Stored data:
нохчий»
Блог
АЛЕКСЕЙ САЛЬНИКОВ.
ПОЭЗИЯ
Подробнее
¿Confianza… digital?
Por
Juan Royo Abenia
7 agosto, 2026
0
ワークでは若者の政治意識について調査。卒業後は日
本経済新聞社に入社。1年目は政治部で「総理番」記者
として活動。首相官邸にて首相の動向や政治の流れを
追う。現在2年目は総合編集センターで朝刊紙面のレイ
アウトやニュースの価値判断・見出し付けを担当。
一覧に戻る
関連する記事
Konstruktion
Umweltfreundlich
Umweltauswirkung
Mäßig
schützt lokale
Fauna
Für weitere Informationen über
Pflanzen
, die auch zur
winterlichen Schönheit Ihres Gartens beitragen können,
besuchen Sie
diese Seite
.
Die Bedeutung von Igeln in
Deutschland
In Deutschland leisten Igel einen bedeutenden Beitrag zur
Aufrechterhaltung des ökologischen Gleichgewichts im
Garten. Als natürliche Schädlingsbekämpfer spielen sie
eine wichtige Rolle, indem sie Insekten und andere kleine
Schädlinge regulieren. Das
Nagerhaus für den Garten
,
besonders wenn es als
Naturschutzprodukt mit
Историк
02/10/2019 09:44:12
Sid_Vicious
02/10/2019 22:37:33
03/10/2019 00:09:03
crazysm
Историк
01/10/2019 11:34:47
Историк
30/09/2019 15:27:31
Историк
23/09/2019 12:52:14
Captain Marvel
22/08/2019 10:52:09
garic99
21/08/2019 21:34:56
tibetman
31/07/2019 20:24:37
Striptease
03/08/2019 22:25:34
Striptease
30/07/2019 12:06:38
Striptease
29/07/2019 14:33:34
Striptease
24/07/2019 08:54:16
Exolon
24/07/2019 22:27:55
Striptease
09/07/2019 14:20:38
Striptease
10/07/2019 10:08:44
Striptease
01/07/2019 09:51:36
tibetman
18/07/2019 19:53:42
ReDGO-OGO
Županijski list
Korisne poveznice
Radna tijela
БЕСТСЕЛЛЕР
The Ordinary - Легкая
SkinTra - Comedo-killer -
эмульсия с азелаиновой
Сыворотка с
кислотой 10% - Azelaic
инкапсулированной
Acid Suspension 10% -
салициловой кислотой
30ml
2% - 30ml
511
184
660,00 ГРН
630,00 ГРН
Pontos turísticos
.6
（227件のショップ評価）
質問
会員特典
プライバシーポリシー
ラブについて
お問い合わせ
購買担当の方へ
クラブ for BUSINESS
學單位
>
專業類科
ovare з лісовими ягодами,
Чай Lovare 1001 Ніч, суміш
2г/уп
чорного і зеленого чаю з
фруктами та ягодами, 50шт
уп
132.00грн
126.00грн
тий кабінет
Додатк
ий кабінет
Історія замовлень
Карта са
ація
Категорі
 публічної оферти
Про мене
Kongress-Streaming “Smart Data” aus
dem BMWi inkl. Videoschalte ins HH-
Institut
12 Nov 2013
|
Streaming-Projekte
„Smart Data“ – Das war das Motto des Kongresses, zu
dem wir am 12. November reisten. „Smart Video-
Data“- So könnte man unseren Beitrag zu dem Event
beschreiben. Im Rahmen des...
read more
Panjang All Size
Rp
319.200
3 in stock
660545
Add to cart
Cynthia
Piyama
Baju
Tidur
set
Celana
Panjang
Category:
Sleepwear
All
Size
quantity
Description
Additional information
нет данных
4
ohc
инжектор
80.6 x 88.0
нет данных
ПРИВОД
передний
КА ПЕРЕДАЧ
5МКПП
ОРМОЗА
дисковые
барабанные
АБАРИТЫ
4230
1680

◆ Problem requirements
Recopy all of the records verbatim.

◆ Output for this task
нохчий»
Блог
АЛЕКСЕЙ САЛЬНИКОВ.
ПОЭЗИЯ
Подробнее
¿Confianza… digital?
Por
Juan Royo Abenia
7 agosto, 2026
0
ワークでは若者の政治意識について調査。卒業後は日
本経済新聞社に入社。1年目は政治部で「総理番」記者
として活動。首相官邸にて首相の動向や政治の流れを
追う。現在2年目は総合編集センターで朝刊紙面のレイ
アウトやニュースの価値判断・見出し付けを担当。
一覧に戻る
関連する記事
Konstruktion
Umweltfreundlich
Umweltauswirkung
Mäßig
schützt lokale
Fauna
Für weitere Informationen über
Pflanzen
, die auch zur
winterlichen Schönheit Ihres Gartens beitragen können,
besuchen Sie
diese Seite
.
Die Bedeutung von Igeln in
Deutschland
In Deutschland leisten Igel einen bedeutenden Beitrag zur
Aufrechterhaltung des ökologischen Gleichgewichts im
Garten. Als natürliche Schädlingsbekämpfer spielen sie
eine wichtige Rolle, indem sie Insekten und andere kleine
Schädlinge regulieren. Das
Nagerhaus für den Garten
,
besonders wenn es als
Naturschutzprodukt mit
Историк
02/10/2019 09:44:12
Sid_Vicious
02/10/2019 22:37:33
03/10/2019 00:09:03
crazysm
Историк
01/10/2019 11:34:47
Историк
30/09/2019 15:27:31
Историк
23/09/2019 12:52:14
Captain Marvel
22/08/2019 10:52:09
garic99
21/08/2019 21:34:56
tibetman
31/07/2019 20:24:37
Striptease
03/08/2019 22:25:34
Striptease
30/07/2019 12:06:38
Striptease
29/07/2019 14:33:34
Striptease
24/07/2019 08:54:16
Exolon
24/07/2019 22:27:55
Striptease
09/07/2019 14:20:38
Striptease
10/07/2019 10:08:44
Striptease
01/07/2019 09:51:36
tibetman
18/07/2019 19:53:42
ReDGO-OGO
Županijski list
Korisne poveznice
Radna tijela
БЕСТСЕЛЛЕР
The Ordinary - Легкая
SkinTra - Comedo-killer -
эмульсия с азелаиновой
Сыворотка с
кислотой 10% - Azelaic
инкапсулированной
Acid Suspension 10% -
салициловой кислотой
30ml
2% - 30ml
511
184
660,00 ГРН
630,00 ГРН
Pontos turísticos
.6
（227件のショップ評価）
質問
会員特典
プライバシーポリシー
ラブについて
お問い合わせ
購買担当の方へ
クラブ for BUSINESS
學單位
>
專業類科
ovare з лісовими ягодами,
Чай Lovare 1001 Ніч, суміш
2г/уп
чорного і зеленого чаю з
фруктами та ягодами, 50шт
уп
132.00грн
126.00грн
тий кабінет
Додатк
ий кабінет
Історія замовлень
Карта са
ація
Категорі
 публічної оферти
Про мене
Kongress-Streaming “Smart Data” aus
dem BMWi inkl. Videoschalte ins HH-
Institut
12 Nov 2013
|
Streaming-Projekte
„Smart Data“ – Das war das Motto des Kongresses, zu
dem wir am 12. November reisten. „Smart Video-
Data“- So könnte man unseren Beitrag zu dem Event
beschreiben. Im Rahmen des...
read more
Panjang All Size
Rp
319.200
3 in stock
660545
Add to cart
Cynthia
Piyama
Baju
Tidur
set
Celana
Panjang
Category:
Sleepwear
All
Size
quantity
Description
Additional information
нет данных
4
ohc
инжектор
80.6 x 88.0
нет данных
ПРИВОД
передний
КА ПЕРЕДАЧ
5МКПП
ОРМОЗА
дисковые
барабанные
АБАРИТЫ
4230
1680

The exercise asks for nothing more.